List of tasks:
A) Print the part of the strategic planning episode notes that opens with the words containing "- This also" and closes with "with your business.".
B) Answer these from the strategic planning episode notes:
(i) What does VOC stand for?
(ii) At which company did Mark Johnston sit down with the decision makers?
(iii) What are public competitors obligated to disclose?
C) Pick up the strategic planning episode notes after their final line and keep writing.

Show Notes: Episode 57: Every Leader’s Biggest Mistake | Strategic Planning w/ Mark Johnston, Part 2
The biggest mistake business leaders make when deciphering the market.
- Business leaders often fail to correctly segment the market.
- Know what your specific customers are looking for.
- Don’t get so caught up in the internal business that you miss external by open dialogue with the customer.
Mark shares about his VOC (voice of the customer) Blackbelt.
- Voice of the customer is knowing what the customer wants and how they perceive you.
- Humbly dialogue with the customer on how you can improve their experience and take your game to the next level.
- This also gives you ample opportunity to upsell certain other products that will help them.
- Open dialogue with your customer will help you better understand who your actual competitors are.
It wasn’t until we sat down with the decision makers at AT&T that we discovered that our real competition was an internal division where they were trying to replicate what we were doing in house. - Mark Johnston
How to effectively understand strengths and weaknesses in your competitors.
- Public competitors are obligated to disclose their data. Study their data to better understand how they compare with your business.
- Dialogue with your customer on why they chose you over your competitors.

Information provided:
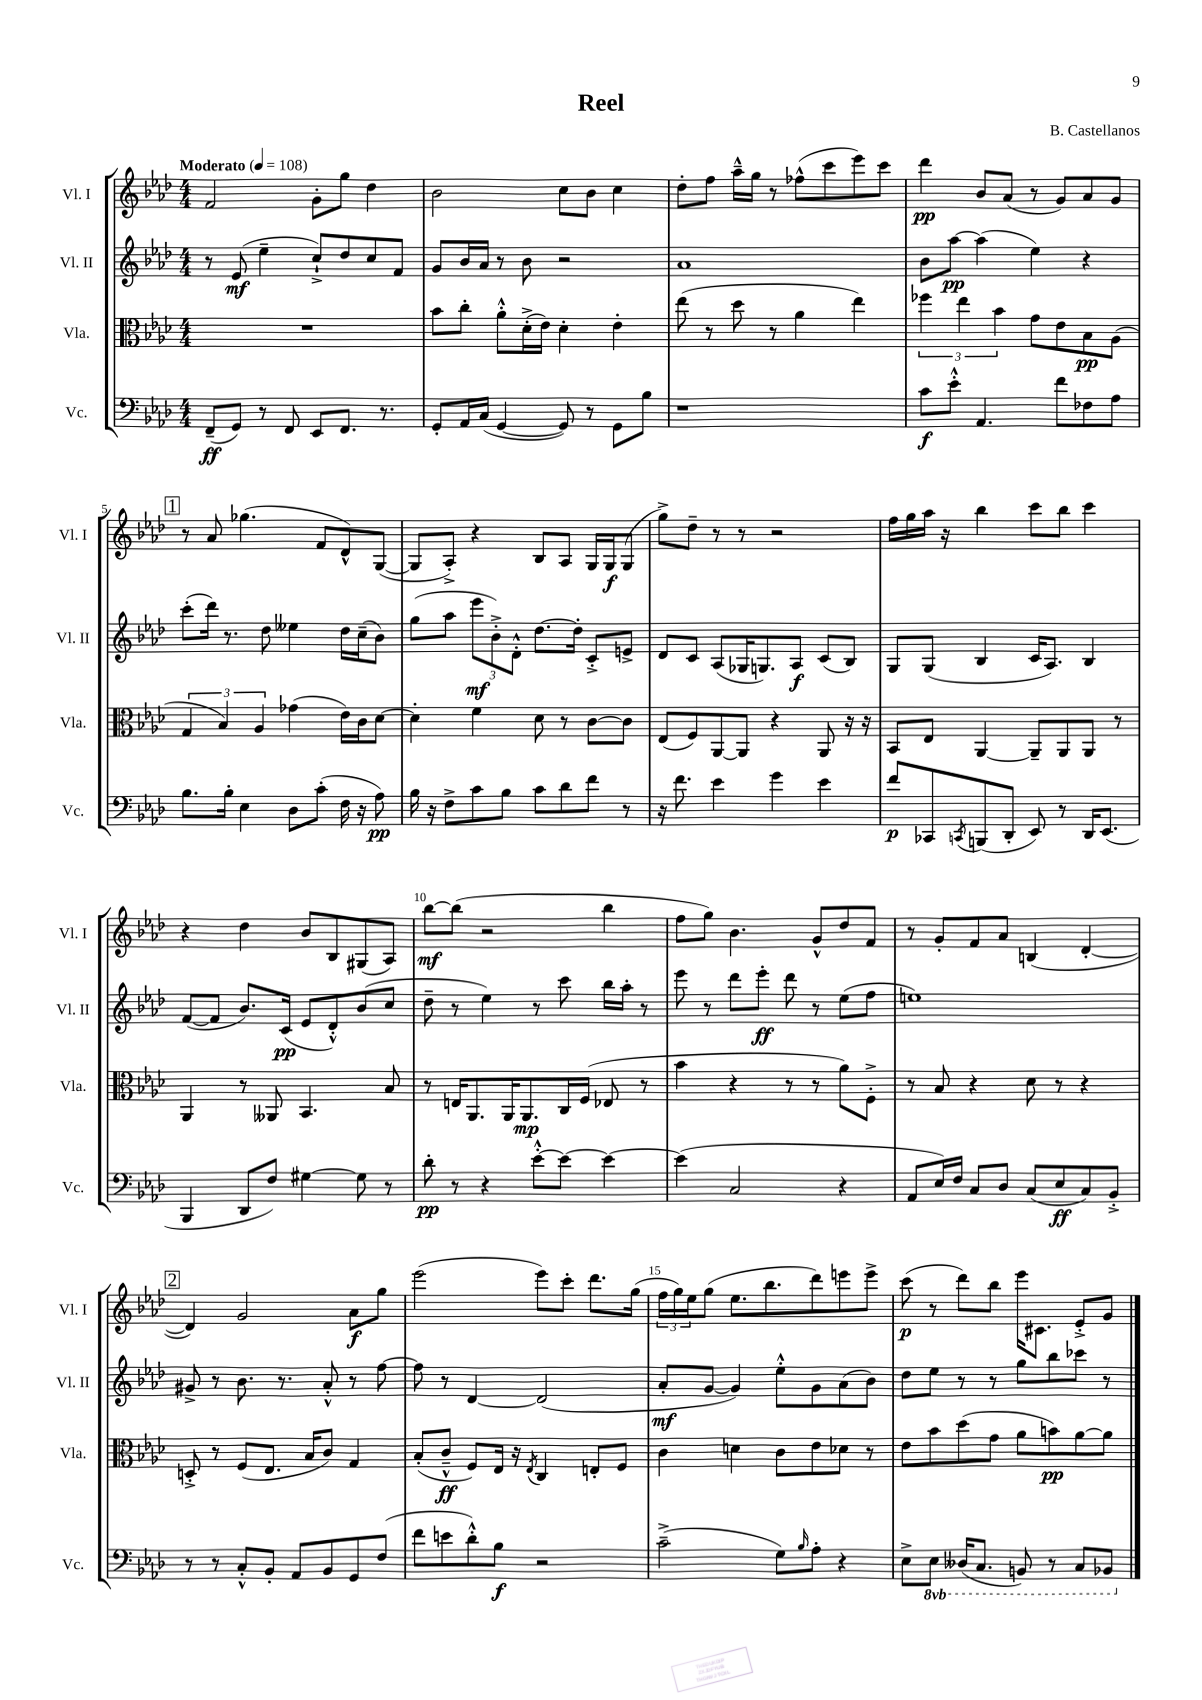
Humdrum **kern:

Written responses:
A)
- This also gives you ample opportunity to upsell certain other products that will help them.
- Open dialogue with your customer will help you better understand who your actual competitors are.
It wasn’t until we sat down with the decision makers at AT&T that we discovered that our real competition was an internal division where they were trying to replicate what we were doing in house. - Mark Johnston
How to effectively understand strengths and weaknesses in your competitors.
- Public competitors are obligated to disclose their data. Study their data to better understand how they compare with your business.

B)
(i) Voice of the customer
(ii) AT&T
(iii) Their data

C)
- Reach out to previous employees at your competitors to understand why they may have left.
Two major weaknesses most business owners overlook.
- Know where you’re starting from. If you want to get to point B you need to know where you’re coming from.
- Get to know your customers and how they perceive you.
- Don’t assume you understand your customer until you actually engage with them.
One of the key things that companies don’t do as well as they should is really understanding how they are perceived by their customers.
Market drivers and Market headwinds and how to understand and predict them.
- Market drivers are a rising tide where everyone gains productively together
- Market headwinds are something that pulls everyone’s productivity down hill.
- Create slides on the anticipated market driver or headwind and chart out the possible positive or negative outcomes for your business.
- Each of these possible outcomes should drive action.
This is not information for information’s sake, it’s information for intelligence’s sake. If the outcome doesn’t drive action we don’t want it on the slide. - Seth Buechley
How to know when you are not winning your customer.
- Focus on customer response to your ups and downs first rather than your employees’ response.
- Analyze what you are doing well and do more of it. You can always do more of what you’re doing well.
- Conversely spend time humbly working with your customer to determine where you can improve.
When you see a fire pour gas on it. - Peter Drucker
How to determine when the problem is with you and not the market.
- You can’t always control external factors in the market but you can control internal ones.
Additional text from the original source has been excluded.